(Exercise) Carry on the podcast transcript below about founders as artists, starting right after its final sentence.

Pattern Breakers

Breakthrough Lessons: Real Artists Get Out of the Building

Episode Summary

“Getting out of the building” means something deeper than many realize. Mike Maples Jr explores why in this key lesson of greatness.

Episode Transcription

 

Steve Blank:

Founders are closer to artists than any other profession. And what I mean by that is that artists see things that other people don't, may hear things that other people don't. You and I will look at a blank canvas, and Van Gogh painted Starry Night. Or you and I will look at a blank score, and Beethoven, who was deaf, gave us the Ninth Symphony. And what's really interesting is that's what founders do.

 

Mike Maples:

One of my favorite Steve blank-isms is that great entrepreneurs are more like artists than normal business people. Let's talk about why.

 

Mike Maples:        

Steve Blank tells us that great founders start out more like artists than business people. And I wholeheartedly agree. Why is that?

 

Well, first off, artists have a special sensitivity. They creatively and uniquely notice things at a deep level.

 

Second, true artists are original. They seek to create things that change the rules rather than follow the rules.

 

And third, and probably most important, artists express their visions in ways that move people so deeply that they abandon their logic.

 

Keep in mind a key theme of Starting Greatness is that a startup is not yet a company. As a result, a startup founder has a surprisingly different job than a typical company CEO. Every startup starts out dead and has to prove it's alive. It has to come up with a compelling and unconventional insight. Then it has to hack value by building something unique that people are truly desperate for. Later, it has to hack growth, and only then does it become a company.

 

Achieving this crazy string of miracles depends on the founders and startup teams' artistry more than anything else. Let's drill down on the elements of this.

 

First, I said that great founders have heightened sensitivity. Like artists, great founders understand and empathize. They don't just analyze or sell. That's the reason that getting out of the building and noticing everything about your customer's life as he or she experiences it is so important.

 

Getting out of the building isn't just a literal statement, though. If all you do is take a meeting or do a survey or fill out a checklist with potential customers, you'll miss out on all the details that the customer truly shares. You won't tune in to the real signals. Getting out of the building is not just about getting data, it's about informing your artistic intuition. Steve Blank wasn't joking when he said, "Are the customer's pupils dilated?"

 

That's a sign, just like the items on their desk, or the logo on their coffee mug, or their body language when you walk through your idea or ask questions, or seemingly unrelated anecdotes about their professional experiences, or maybe even their family life. Empathizing with these signals and noticing where the pain or desperation may lie is core to founder artistry. You cannot delegate this.

(Information given)
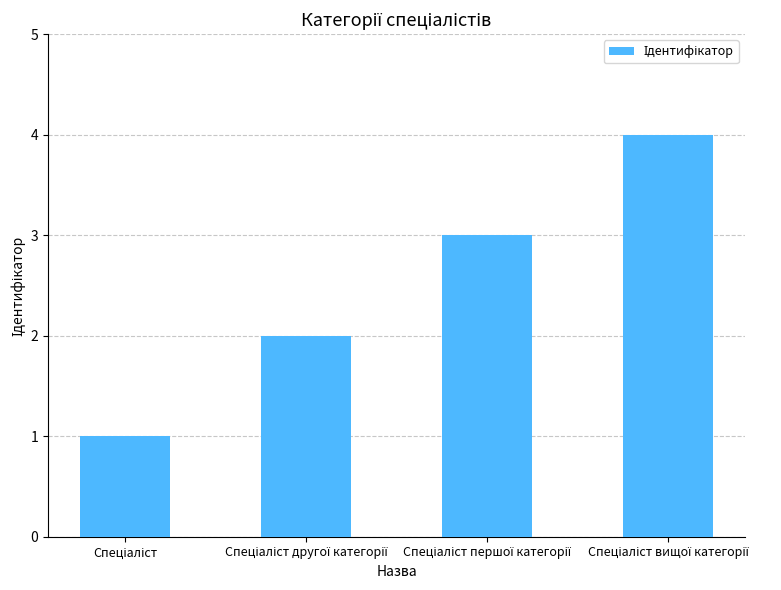

What is the greatest value displayed?

4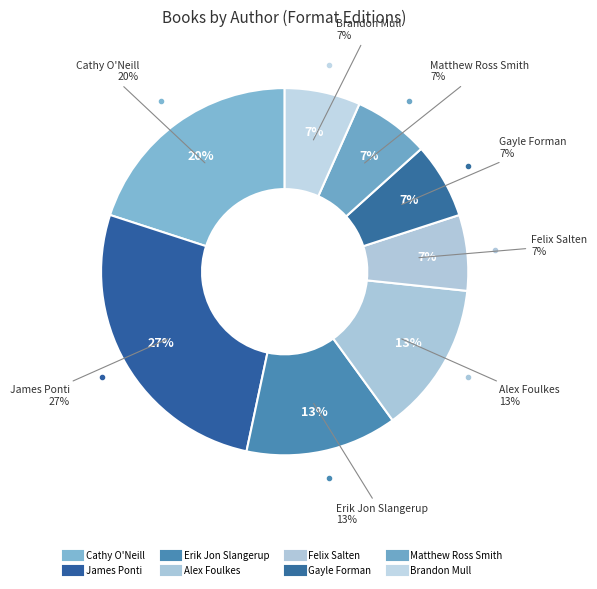

To the nearest percent, what portion does Felix Salten represent?

7%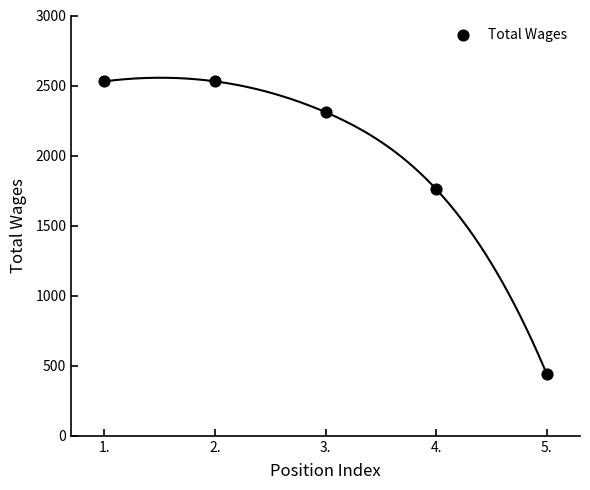

What Y value in the scatter plot is closest to 1485?

1760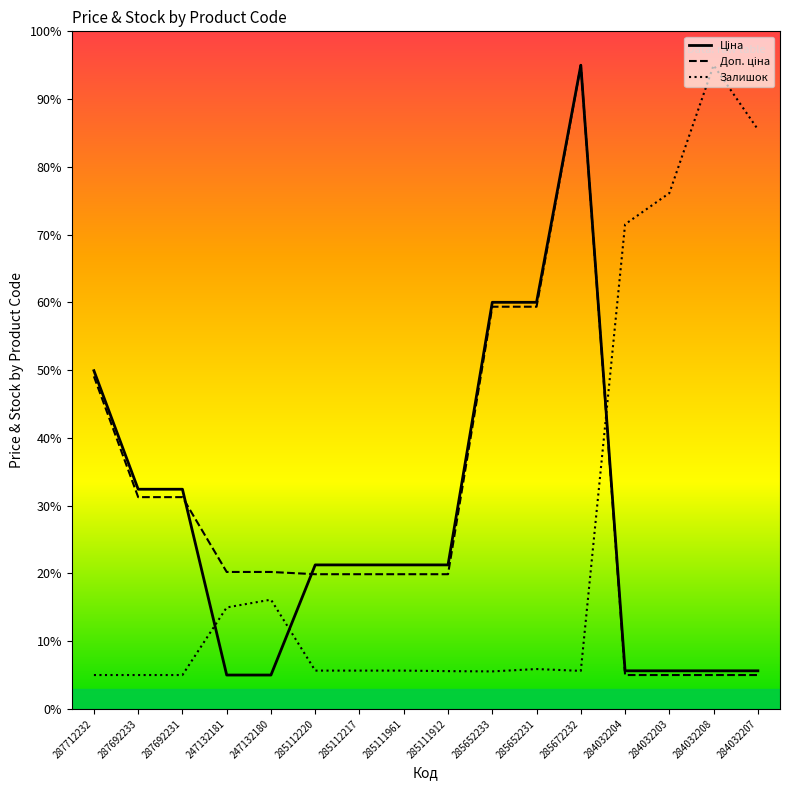

What position from the right is 285652233?

7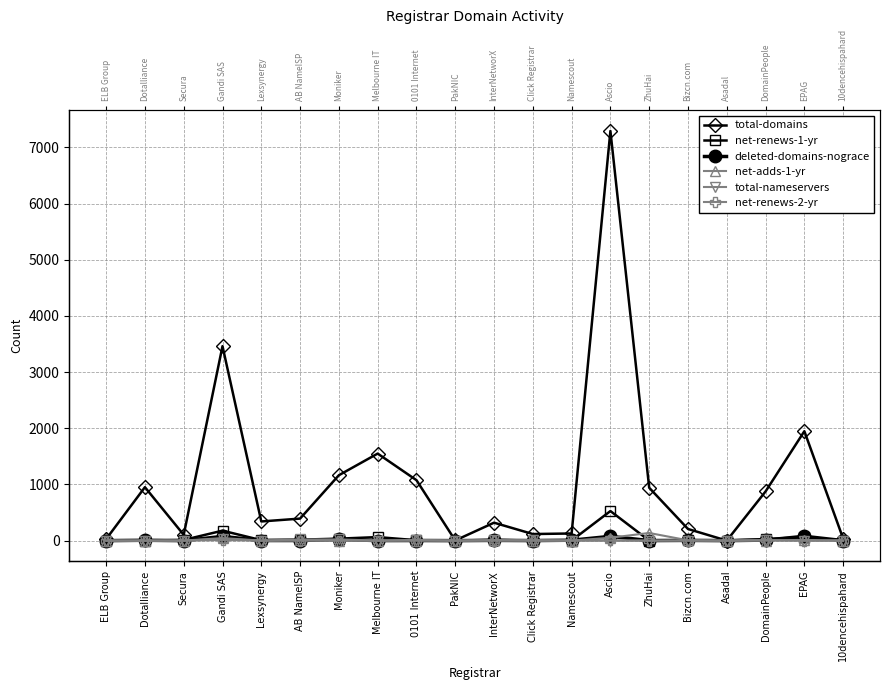

What is the difference between the second highest and second lowest values in the deleted-domains-nograce series?

76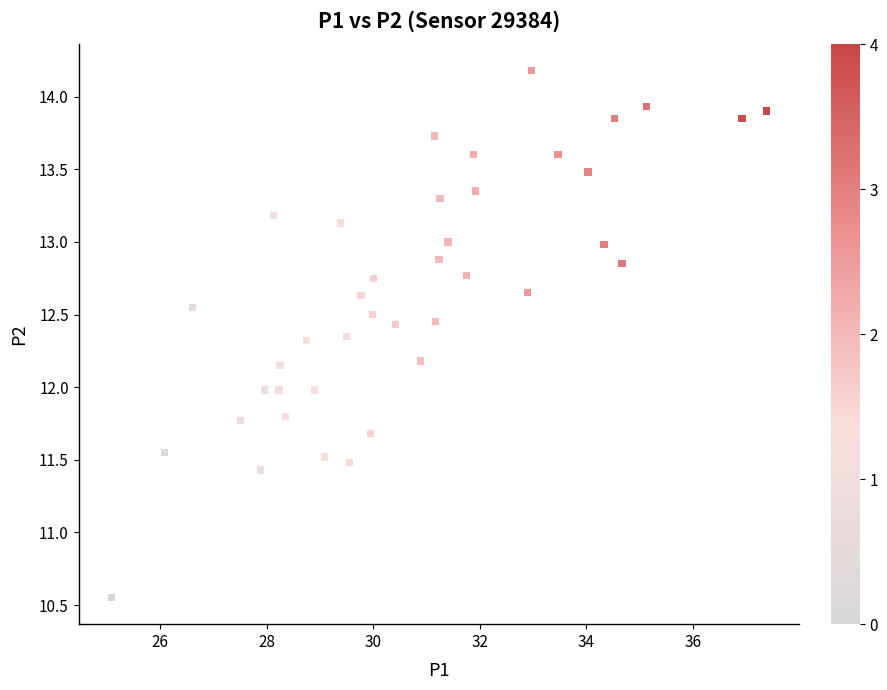

What is the range of Y values (max minus min)?

3.6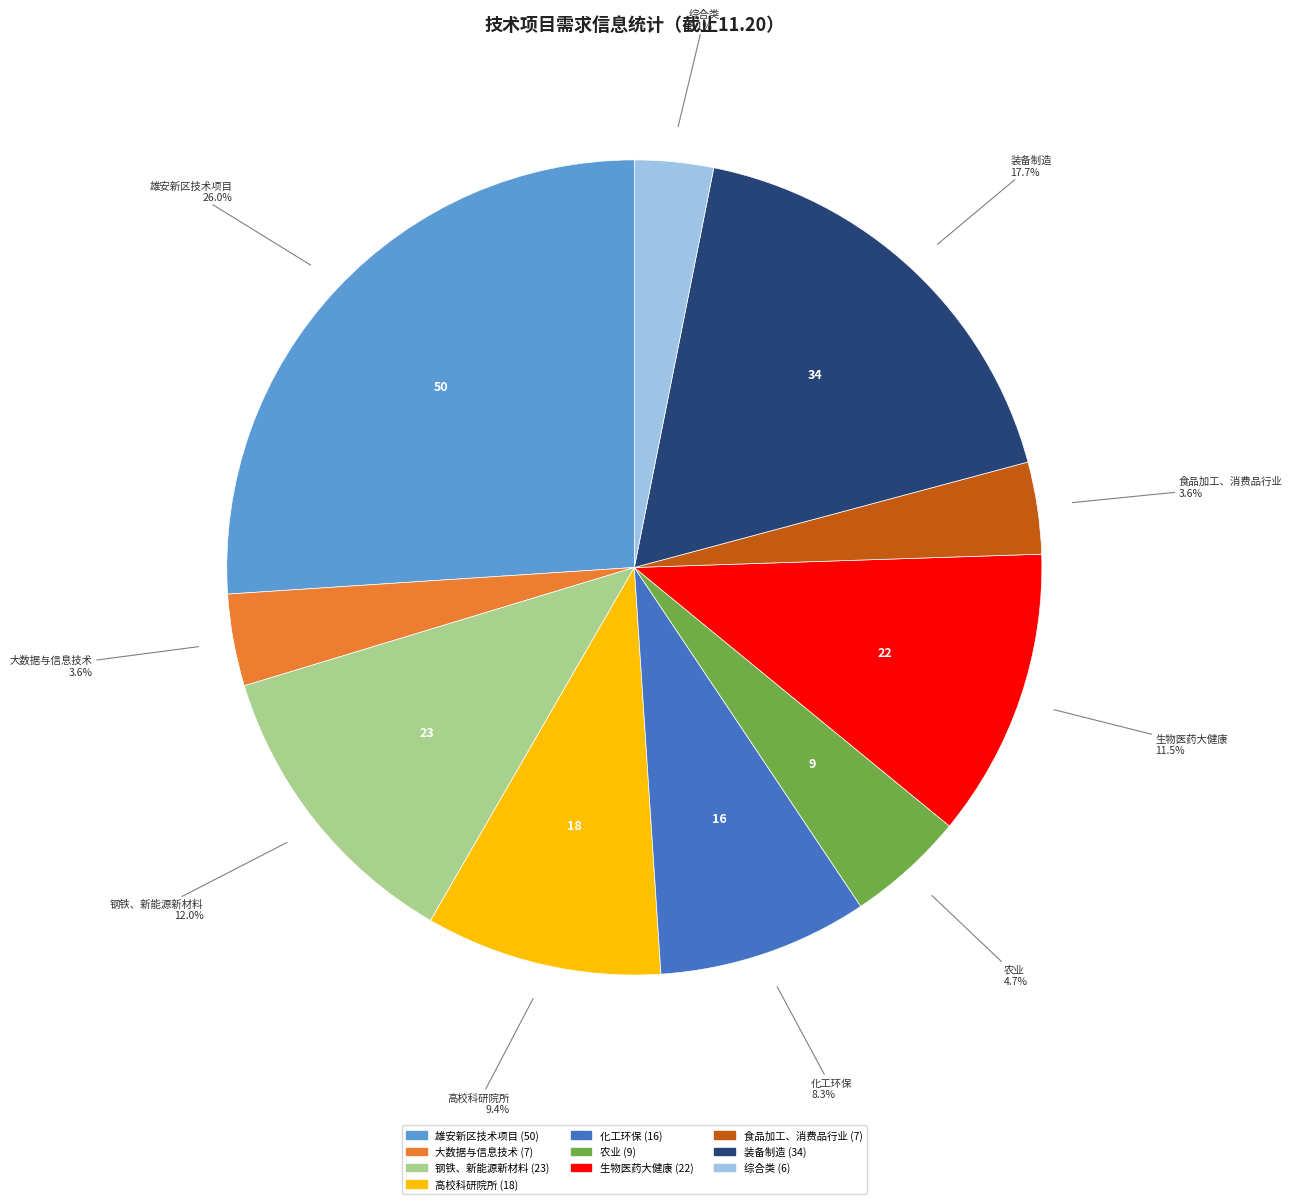

How many segments does this pie chart have?

10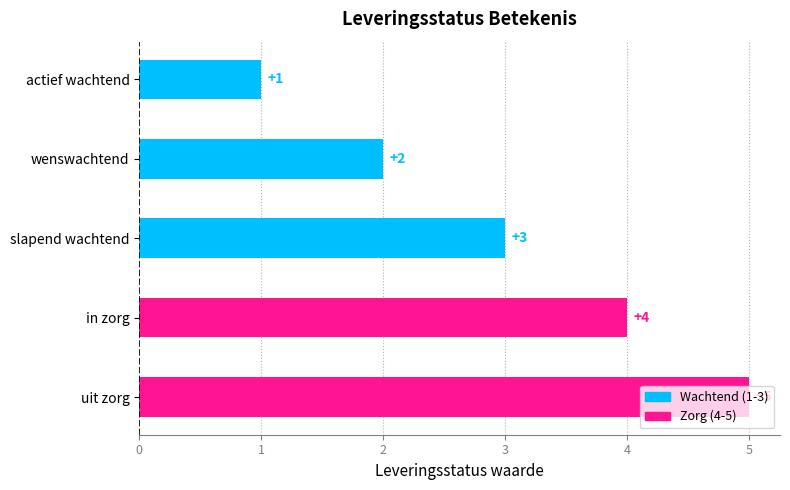

The value at uit zorg is 7. True or false?

False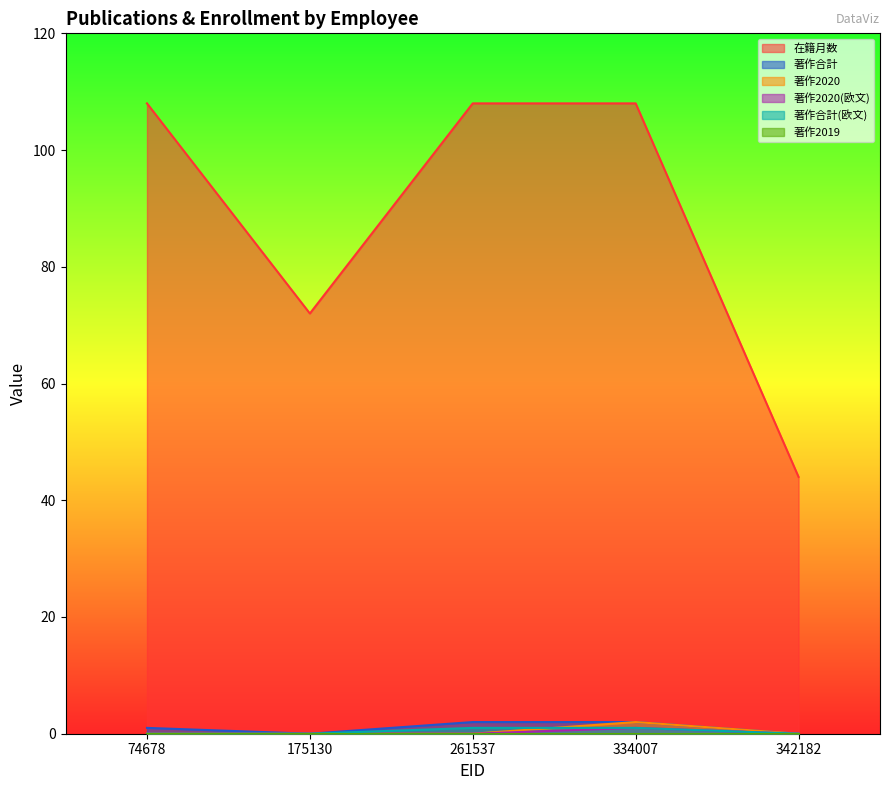

What is the lowest value of the 在籍月数 series?

44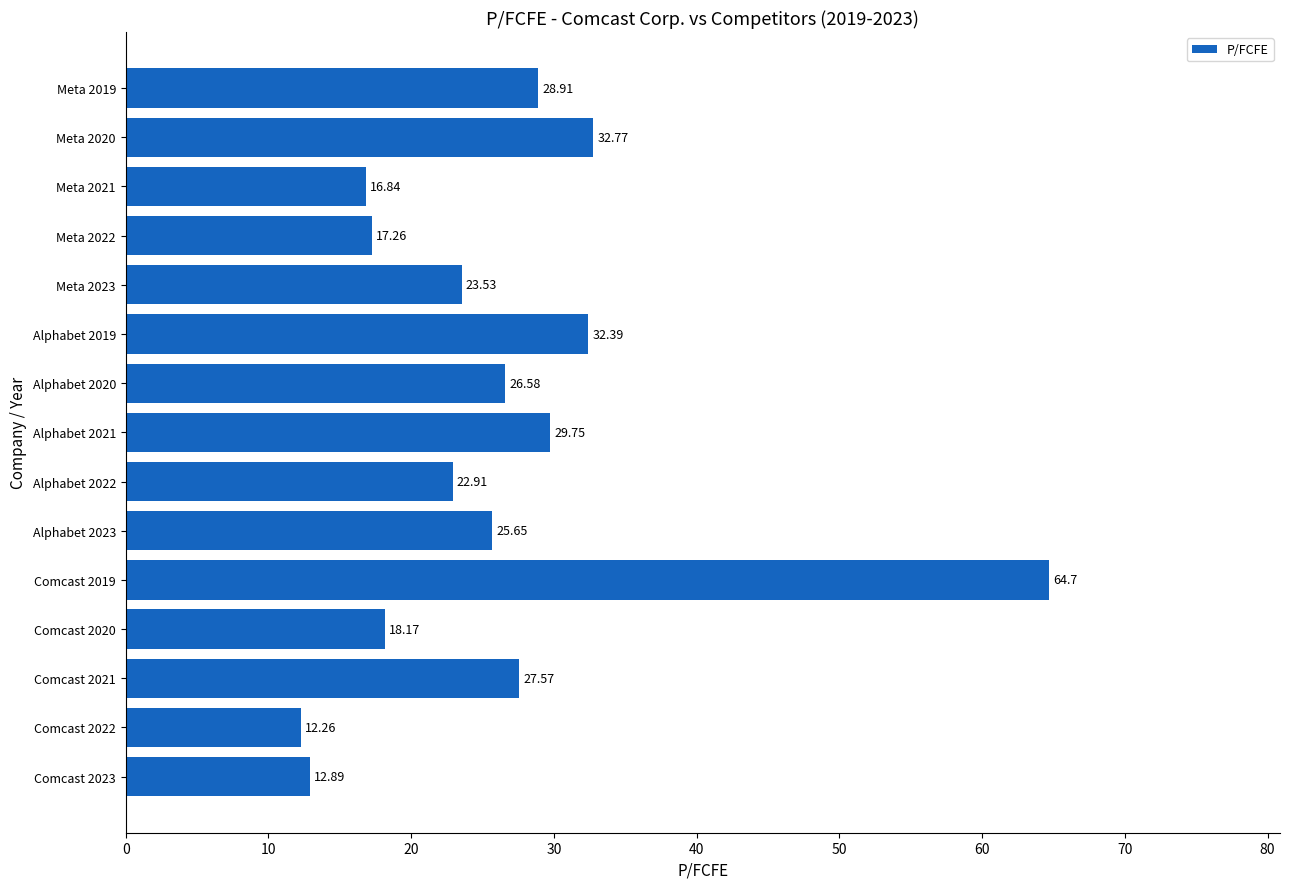

List the labels in order of value, largest first.

Comcast 2019, Meta 2020, Alphabet 2019, Alphabet 2021, Meta 2019, Comcast 2021, Alphabet 2020, Alphabet 2023, Meta 2023, Alphabet 2022, Comcast 2020, Meta 2022, Meta 2021, Comcast 2023, Comcast 2022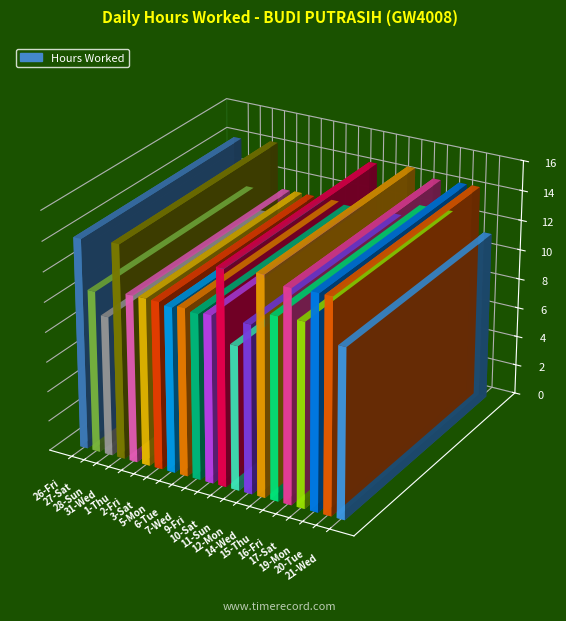

Reading left to right, extract all data points from this chart.

14.1	10.8	9.3	14.3	11.2	11.2	11.2	11.0	11.2	11.0	11.2	14.3	9.6	11.2	14.6	12.2	14.2	12.2	14.3	14.3	11.3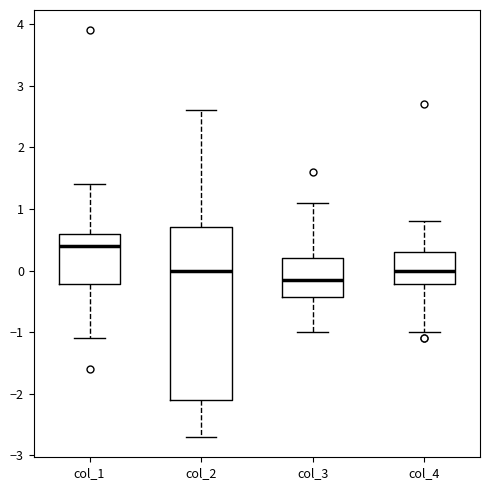

Reading left to right, transcribe this box plot: for each box, give where its median line is, the range the box spans, and where its two whiskers end, as read against the y-axis. The values are not printed on the chart, so give them approximately, as read against the axis.

col_1: median 0.4, box -0.2 to 0.6, whiskers -1.1 to 1.4
col_2: median 0.0, box -2.1 to 0.7, whiskers -2.7 to 2.6
col_3: median -0.1, box -0.4 to 0.2, whiskers -1.0 to 1.1
col_4: median 0.0, box -0.2 to 0.3, whiskers -1.0 to 0.8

(Output)
 

So let's talk about how artists are original. If you've ever been to a jazz club in New Orleans, you've probably seen how the leader can improvise, and the rest of the band just picks up cues on the fly and just goes with the flow. Great startup teams are similar. Their creations are original and based on insight and improvisation. When that New Orleans jazz band improvises, the outcome is singular. That specific tune will never be played that way ever again. Similarly, all great startup teams create singular events.

 

The improv jazz band analogy also describes early startup employees. The early startup employees are the talented and flexible jazz musicians in the band who responded to that improvisational riff, rather than just playing back notes on a sheet of paper. It's a whole new skill beyond science, engineering or management.

 

Now let's get to the most important reason that startup founders are like artists. They compel people to do things that are seemingly not logical. To realize their vision, founders have to attract other world class performers as well as visionary customers. They have to captivate their audience. Early customers and early employees have to be moved by the founder as they begin to create a literal movement.

 

Have you ever been moved by a piece of art in a way that surprised you?

 

I still remember my first time. I was 22 years old and backpacking through Europe and went to see St. Peter's cathedral. And immediately to my right was Michelangelo's statue, the Pieta.

 

I was so moved by it, I was speechless. I couldn't even process my thoughts clearly to understand why. I just stood in the silent stillness, just taking it in. I felt a powerful feeling that was subtle and magical and unexplainable all at the same time. If you've ever had that experience with a work of art, I bet you're remembering it right now.

 

Great founders also move people beyond their logic. People who decide to work with startups as early employees or customers aren't negotiating for the best deal. Nobody does it because it's the pragmatic choice. They're joining a crazy adventure, which is initiated by an artist with a vision that is too beautiful and compelling to ignore. They do it because they believe.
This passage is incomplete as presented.